Embora seja reconhecida a unicidade (art. 8º, II, da Constituição), o que limita a liberdade sindical1, e não seja permitidos indicato de empresa2, pelo menos teoricamente, parece, na prática, estar sendo desenvolvido o contrário. Diversamente dela, unidade sindical, quando surge um só sindicato por vontade própria e não por imposição de lei3, a unicidade é um critério legal que impede a existência de mais de um sindicato da mesma categoria na mesma base, representando um monopólio da representação.

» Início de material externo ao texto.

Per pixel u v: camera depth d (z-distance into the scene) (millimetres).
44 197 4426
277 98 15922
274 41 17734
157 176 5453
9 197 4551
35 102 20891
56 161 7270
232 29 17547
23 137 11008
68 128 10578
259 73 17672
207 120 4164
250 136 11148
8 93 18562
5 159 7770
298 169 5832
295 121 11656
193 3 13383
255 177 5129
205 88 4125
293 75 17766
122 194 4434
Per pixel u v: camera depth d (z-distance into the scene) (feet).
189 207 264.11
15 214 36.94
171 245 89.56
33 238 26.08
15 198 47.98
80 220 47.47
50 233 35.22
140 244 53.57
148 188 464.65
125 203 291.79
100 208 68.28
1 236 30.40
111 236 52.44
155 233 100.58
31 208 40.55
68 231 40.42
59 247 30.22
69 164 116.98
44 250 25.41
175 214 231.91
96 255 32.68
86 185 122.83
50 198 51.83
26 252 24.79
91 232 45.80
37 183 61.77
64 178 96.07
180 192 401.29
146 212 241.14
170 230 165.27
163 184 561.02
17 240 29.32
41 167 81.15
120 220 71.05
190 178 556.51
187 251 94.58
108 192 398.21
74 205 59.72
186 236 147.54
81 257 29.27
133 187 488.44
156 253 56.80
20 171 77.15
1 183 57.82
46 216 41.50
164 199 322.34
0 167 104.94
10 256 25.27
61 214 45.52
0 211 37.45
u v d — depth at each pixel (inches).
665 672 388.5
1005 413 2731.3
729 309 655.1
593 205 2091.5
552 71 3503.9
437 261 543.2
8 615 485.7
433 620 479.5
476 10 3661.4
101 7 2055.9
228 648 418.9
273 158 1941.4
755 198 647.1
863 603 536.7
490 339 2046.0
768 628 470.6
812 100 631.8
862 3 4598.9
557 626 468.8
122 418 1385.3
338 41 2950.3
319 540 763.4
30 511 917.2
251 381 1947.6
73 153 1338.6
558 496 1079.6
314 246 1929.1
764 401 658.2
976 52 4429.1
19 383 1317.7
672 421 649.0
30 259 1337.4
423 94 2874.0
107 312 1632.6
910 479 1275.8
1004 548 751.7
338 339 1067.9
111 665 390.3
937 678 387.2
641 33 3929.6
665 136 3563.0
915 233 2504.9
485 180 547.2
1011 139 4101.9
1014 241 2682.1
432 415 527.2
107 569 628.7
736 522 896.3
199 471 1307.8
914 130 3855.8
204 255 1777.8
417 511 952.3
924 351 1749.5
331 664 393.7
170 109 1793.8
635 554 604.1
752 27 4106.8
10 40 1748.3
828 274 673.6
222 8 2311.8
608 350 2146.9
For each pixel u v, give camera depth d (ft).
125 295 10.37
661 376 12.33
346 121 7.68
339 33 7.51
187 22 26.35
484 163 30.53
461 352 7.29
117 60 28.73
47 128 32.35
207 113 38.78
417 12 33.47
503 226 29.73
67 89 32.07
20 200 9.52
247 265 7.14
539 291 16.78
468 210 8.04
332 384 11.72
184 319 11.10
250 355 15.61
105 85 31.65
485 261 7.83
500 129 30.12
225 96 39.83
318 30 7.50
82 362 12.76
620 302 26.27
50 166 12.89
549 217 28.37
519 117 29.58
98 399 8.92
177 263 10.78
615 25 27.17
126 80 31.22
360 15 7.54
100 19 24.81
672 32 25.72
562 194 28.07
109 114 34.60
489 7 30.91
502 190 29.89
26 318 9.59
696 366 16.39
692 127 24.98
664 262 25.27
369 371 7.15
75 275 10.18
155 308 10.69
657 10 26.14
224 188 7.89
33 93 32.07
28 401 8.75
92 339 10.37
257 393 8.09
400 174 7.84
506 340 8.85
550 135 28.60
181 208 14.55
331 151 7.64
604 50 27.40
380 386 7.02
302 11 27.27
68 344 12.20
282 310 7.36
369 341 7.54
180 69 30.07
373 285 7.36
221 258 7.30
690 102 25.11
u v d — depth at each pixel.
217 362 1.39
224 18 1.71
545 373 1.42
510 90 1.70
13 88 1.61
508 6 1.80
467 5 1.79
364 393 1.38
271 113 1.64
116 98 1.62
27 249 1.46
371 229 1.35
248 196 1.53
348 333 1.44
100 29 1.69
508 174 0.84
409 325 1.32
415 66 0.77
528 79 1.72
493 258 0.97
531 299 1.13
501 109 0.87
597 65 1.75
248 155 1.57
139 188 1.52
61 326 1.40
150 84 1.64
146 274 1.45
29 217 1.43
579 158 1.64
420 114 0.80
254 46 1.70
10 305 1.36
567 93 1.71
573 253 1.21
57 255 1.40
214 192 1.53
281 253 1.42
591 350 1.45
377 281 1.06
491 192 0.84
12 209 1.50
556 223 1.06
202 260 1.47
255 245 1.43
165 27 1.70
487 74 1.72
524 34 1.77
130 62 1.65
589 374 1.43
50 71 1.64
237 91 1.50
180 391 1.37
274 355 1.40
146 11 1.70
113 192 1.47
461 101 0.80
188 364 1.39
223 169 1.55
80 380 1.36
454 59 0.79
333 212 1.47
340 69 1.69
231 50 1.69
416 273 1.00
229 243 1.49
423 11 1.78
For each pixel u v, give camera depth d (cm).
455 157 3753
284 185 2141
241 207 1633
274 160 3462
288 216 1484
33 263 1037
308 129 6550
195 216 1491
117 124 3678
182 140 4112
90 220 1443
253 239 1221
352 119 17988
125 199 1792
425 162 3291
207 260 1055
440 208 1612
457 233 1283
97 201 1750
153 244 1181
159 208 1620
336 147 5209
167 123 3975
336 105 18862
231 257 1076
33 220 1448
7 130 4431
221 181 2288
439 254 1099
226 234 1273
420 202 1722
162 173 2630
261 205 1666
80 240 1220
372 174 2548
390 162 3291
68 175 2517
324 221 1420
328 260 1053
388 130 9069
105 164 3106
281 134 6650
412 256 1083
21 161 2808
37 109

Constata-se o aparecimento de infinitas categorias diferenciadas, fragmentando as anteriormente existentes. Categoria diferenciada é definida no § 3º do art. 511 da CLT:

§ 3º Categoria profissional diferenciada é a que se forma dos empregados que exerçam profissões ou funções diferenciadas por força de estatuto profissional especial ou em consequência de condições de vida singulares.

E existem vários sindicatos verdadeiramente de empresas já instalados, e alguns registrados perante o Estado, a partir de registro promovido com o advento da Instrução Normativa n. 05, de 15.02.1990, e presentemente regulado pela Portaria n. 326, de 01.03.2013. Esse registro oficial está em consonância com o Verbete 295 do Comitê de Liberdade Sindical da OIT:

Verbete 295 - O direito de reconhecimento mediante o registro oficial é um aspecto essencial do direito de sindicalização.

A Portaria n. 326/2013 cuida desse tema, relativo às entidades sindicais de primeiro grau (art. 1º), tendo os pedidos de registro e de alteração estatutária de entidades de grau superior permanecido sob as regras da Portaria n. 186, de 10.04.2008 (art. 50).

O registro é feito no Cadastro Nacional de Entidades Sindicais (CNES) do M.T.E., em observância ao decidido pelo STF no MI 144-8-SP, e a partir da Súmula n. 677 da Suprema Corte, que diz:

Súmula n. 677 - Até que lei venha a dispor a respeito, incumbe ao Ministério do Trabalho proceder ao registro das entidades sindicais e zelar pela observância do princípio da unicidade.

Assim deve ser, não obstando a edição de lei futura, necessário o registro, podendo a solicitação para esse fim ser formulada por meio eletrônico para o endereço (art. 2º da Portaria n. 326/2013), cabendo à Coordenação-Geral de Registro Sindical (CGRS), da SRT, a análise desses pedidos.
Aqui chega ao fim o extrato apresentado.